Required work -
Show every line of the data that includes the word "PayU".

Data excerpts -

* * * * * * * * *

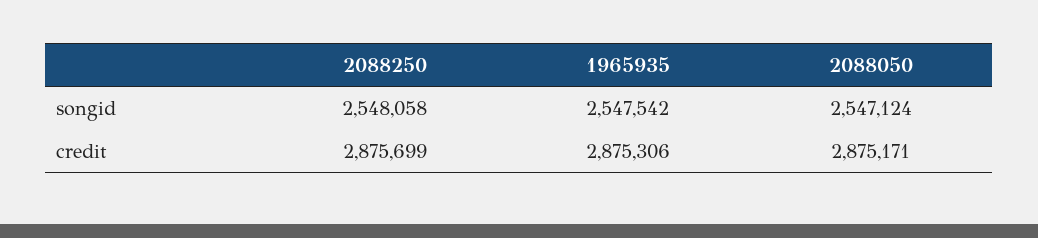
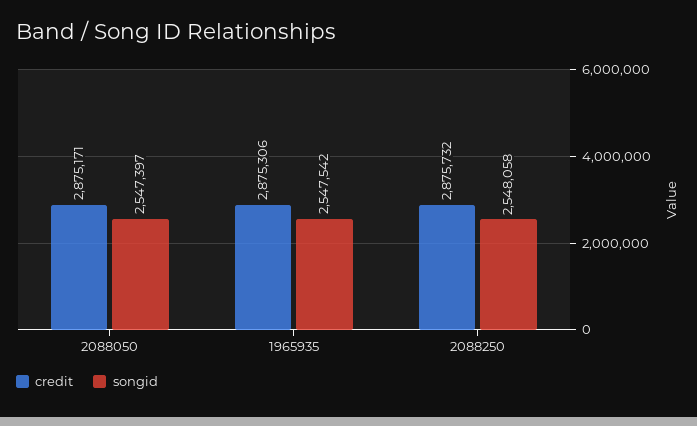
  {
    "songid": {
      "2088250": 2548058,
      "1965935": 2547542,
-     "2088050": 2547124
+     "2088050": 2547397
    },
    "credit": {
-     "2088250": 2875699,
+     "2088250": 2875732,
      "1965935": 2875306,
      "2088050": 2875171
    }
  }

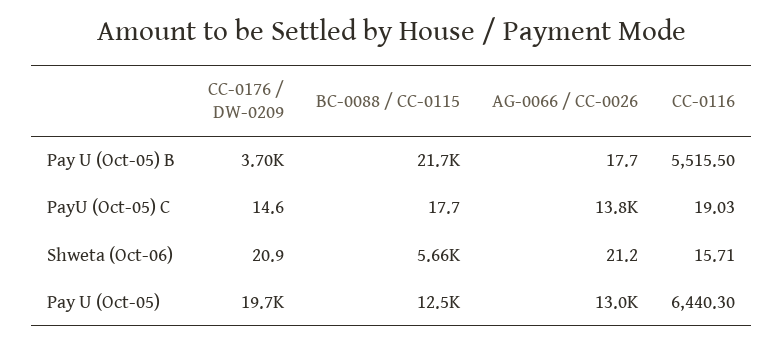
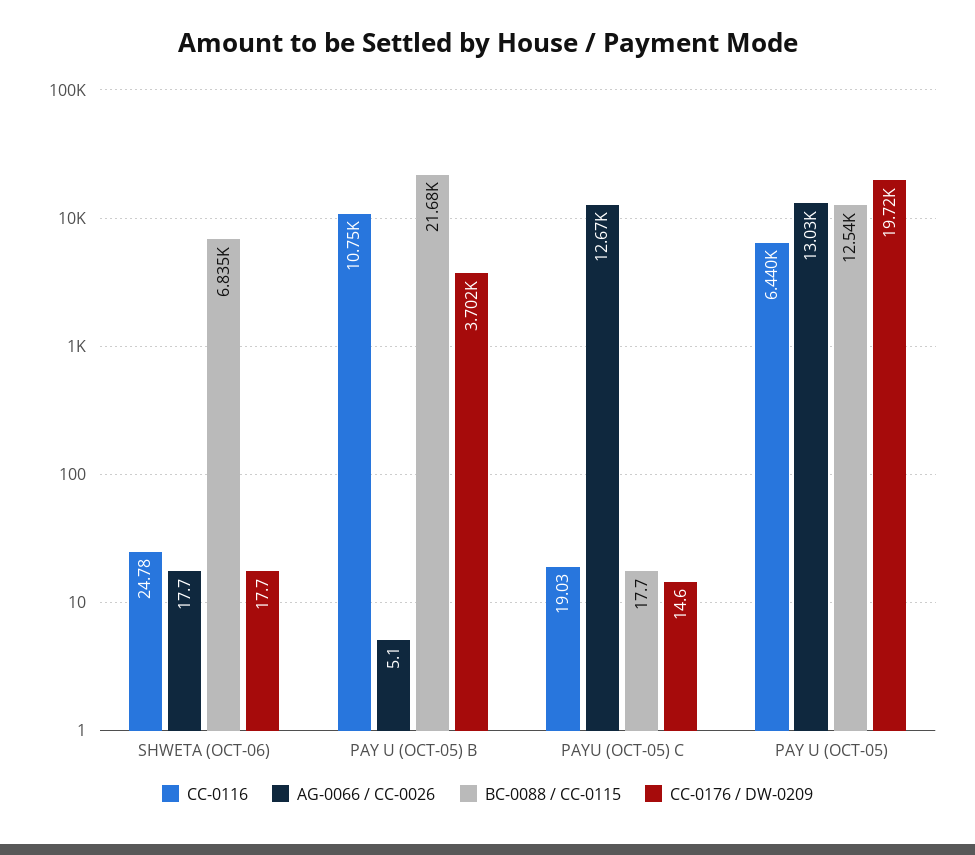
  {
    "CC-0176 / DW-0209": {
      "Pay U (Oct-05) B": 3702,
      "PayU (Oct-05) C": 14.6,
-     "Shweta (Oct-06)": 20.9,
+     "Shweta (Oct-06)": 17.7,
      "Pay U (Oct-05)": 19720
    },
    "BC-0088 / CC-0115": {
      "Pay U (Oct-05) B": 21680,
      "PayU (Oct-05) C": 17.7,
-     "Shweta (Oct-06)": 5660,
+     "Shweta (Oct-06)": 6835,
      "Pay U (Oct-05)": 12540
    },
    "AG-0066 / CC-0026": {
-     "Pay U (Oct-05) B": 17.7,
+     "Pay U (Oct-05) B": 5.1,
-     "PayU (Oct-05) C": 13800,
+     "PayU (Oct-05) C": 12670,
-     "Shweta (Oct-06)": 21.2,
+     "Shweta (Oct-06)": 17.7,
      "Pay U (Oct-05)": 13030
    },
    "CC-0116": {
-     "Pay U (Oct-05) B": 5515.5,
+     "Pay U (Oct-05) B": 10750,
      "PayU (Oct-05) C": 19.03,
-     "Shweta (Oct-06)": 15.71,
+     "Shweta (Oct-06)": 24.78,
      "Pay U (Oct-05)": 6440.3
    }
  }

* * * * * * * * *

Finished exercise -
      "PayU (Oct-05) C": 14.6,
      "PayU (Oct-05) C": 17.7,
-     "PayU (Oct-05) C": 13800,
+     "PayU (Oct-05) C": 12670,
      "PayU (Oct-05) C": 19.03,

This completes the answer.